§ ACTIVITY 1: Summarize the snowboarding account in two sentences.
§ ACTIVITY 2: Transcribe the snowboarding account word for word, starting with "Theodore launched his" and going on through "a trooper statement...".

[SUPPLIED TEXT Boundary: Start]

Lodge was near, but rescuers reached boarder too late
http://www.adn.com/news/alaska/story/703334.html(It is pretty obvious that the troopers ignored this snowboarder's first 9/11 call- and only responded three hours later after he called again. His brother died just a 13 minute walk from the lodge, only a short time after his brother left to go to the lodge for help again. The Wasilla troopers treated these boys so callously. It was only a short drive from Wasilla to this lodge)
After the brothers hiked up a ridge, they turned to ride their snowboards down the bowl.
Theodore launched his board and his brother was supposed to follow.
"I looked back and he wasn't there," Theodore said. "Like he changed his mind in a split second and went down another way."
Theodore called out but got no response. He tried to climb back up but the powder was too thick. He kept sinking up to his waist. He could see where his brother was supposed to be but he wasn't there.
Theodore raced down to the bottom of the bowl and to the nearby lodge where he hoped someone could help him, he said...Theodore made the 911 call at 6:22 p.m., according to a trooper statement...
He went back to the mountain, slugging up in the deep snow, calling his little brother's name.
Finally he heard a reply. It was his brother yelling something unintelligible, he said.
When he got to him, Morgan had no hat, had lost his board, and had snow in the collar of his jacket.
The teen had no obvious signs of trauma. He just looked very, very cold, the older brother said...
Theodore tried to sit his brother on his snowboard and push him down. The pair got about 300 yards, Theodore guesses, before the bowl turned upwards at a gully and he couldn't muster the strength, through the snow to push any further. He worked for maybe an hour. It seemed like forever, he said. "I couldn't drag him up that hill," he said.

[SUPPLIED TEXT Boundary: End]
[DATASET Boundary: Start]

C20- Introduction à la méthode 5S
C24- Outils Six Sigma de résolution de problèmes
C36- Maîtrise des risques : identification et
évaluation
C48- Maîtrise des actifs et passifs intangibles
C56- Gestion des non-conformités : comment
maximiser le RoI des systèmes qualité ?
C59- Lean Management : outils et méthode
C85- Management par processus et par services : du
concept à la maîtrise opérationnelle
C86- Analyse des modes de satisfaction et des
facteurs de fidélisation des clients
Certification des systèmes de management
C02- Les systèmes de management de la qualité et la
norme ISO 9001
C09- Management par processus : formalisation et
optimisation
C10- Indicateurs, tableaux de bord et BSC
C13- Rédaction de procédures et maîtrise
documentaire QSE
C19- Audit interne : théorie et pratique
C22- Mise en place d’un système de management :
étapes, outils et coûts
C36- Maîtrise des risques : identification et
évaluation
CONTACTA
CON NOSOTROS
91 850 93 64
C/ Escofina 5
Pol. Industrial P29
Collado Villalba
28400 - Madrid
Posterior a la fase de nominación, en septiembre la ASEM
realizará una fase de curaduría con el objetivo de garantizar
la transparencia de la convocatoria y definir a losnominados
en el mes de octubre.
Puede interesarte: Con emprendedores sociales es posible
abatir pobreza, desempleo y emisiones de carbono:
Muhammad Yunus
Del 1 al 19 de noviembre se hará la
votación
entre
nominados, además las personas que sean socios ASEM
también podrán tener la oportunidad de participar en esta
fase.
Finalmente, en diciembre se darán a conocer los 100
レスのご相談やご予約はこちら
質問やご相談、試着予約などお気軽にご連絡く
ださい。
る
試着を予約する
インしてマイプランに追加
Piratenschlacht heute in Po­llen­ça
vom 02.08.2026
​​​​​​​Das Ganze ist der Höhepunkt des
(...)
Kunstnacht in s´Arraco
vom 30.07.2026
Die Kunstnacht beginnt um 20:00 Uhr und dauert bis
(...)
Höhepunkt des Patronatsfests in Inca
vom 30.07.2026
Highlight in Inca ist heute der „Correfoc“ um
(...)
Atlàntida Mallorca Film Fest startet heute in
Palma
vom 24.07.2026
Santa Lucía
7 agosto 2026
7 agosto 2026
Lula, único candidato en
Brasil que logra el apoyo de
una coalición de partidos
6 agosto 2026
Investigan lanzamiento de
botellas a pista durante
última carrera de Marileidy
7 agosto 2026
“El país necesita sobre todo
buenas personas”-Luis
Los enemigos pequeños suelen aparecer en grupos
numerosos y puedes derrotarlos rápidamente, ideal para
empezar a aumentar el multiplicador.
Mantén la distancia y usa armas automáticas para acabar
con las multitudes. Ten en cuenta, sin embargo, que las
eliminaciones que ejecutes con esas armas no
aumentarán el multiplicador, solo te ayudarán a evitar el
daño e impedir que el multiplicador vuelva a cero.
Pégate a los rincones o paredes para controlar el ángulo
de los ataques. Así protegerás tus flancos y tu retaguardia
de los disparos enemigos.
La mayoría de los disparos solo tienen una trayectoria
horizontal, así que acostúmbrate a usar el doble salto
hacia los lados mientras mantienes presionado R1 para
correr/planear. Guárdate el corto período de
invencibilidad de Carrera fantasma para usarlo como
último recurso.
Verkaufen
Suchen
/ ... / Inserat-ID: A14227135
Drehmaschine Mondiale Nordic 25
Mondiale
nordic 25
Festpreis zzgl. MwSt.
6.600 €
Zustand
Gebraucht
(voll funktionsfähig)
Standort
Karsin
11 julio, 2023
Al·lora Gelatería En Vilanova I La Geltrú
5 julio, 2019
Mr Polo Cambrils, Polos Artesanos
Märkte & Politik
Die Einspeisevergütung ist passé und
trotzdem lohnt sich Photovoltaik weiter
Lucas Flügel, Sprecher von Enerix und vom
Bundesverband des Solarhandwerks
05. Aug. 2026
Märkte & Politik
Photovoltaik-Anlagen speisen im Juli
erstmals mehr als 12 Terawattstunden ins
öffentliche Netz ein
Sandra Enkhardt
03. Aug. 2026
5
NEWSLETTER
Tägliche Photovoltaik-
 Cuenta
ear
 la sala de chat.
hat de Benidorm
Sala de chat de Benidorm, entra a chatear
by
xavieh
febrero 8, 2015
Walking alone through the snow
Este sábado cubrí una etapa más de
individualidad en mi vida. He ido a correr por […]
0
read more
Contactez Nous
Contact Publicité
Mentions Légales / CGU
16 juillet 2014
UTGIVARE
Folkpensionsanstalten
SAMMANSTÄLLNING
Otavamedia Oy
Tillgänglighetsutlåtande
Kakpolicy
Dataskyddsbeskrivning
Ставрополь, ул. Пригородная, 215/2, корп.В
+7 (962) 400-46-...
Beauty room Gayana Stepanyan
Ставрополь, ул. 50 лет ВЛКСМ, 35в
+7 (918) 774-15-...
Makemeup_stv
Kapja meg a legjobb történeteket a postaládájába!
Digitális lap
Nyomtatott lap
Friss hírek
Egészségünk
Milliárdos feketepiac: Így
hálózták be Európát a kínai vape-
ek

[DATASET Boundary: End]

§ TASK RESPONSE 1: After two brothers hiked up a ridge to snowboard down a bowl, Morgan never followed Theodore down, so Theodore raced to a nearby lodge, and a 911 call was made at 6:22 p.m. Theodore then went back up the mountain, found his brother very cold, and pushed him on a snowboard about 300 yards until he lacked the strength to get him up a gully.

§ TASK RESPONSE 2:
Theodore launched his board and his brother was supposed to follow.
"I looked back and he wasn't there," Theodore said. "Like he changed his mind in a split second and went down another way."
Theodore called out but got no response. He tried to climb back up but the powder was too thick. He kept sinking up to his waist. He could see where his brother was supposed to be but he wasn't there.
Theodore raced down to the bottom of the bowl and to the nearby lodge where he hoped someone could help him, he said...Theodore made the 911 call at 6:22 p.m., according to a trooper statement...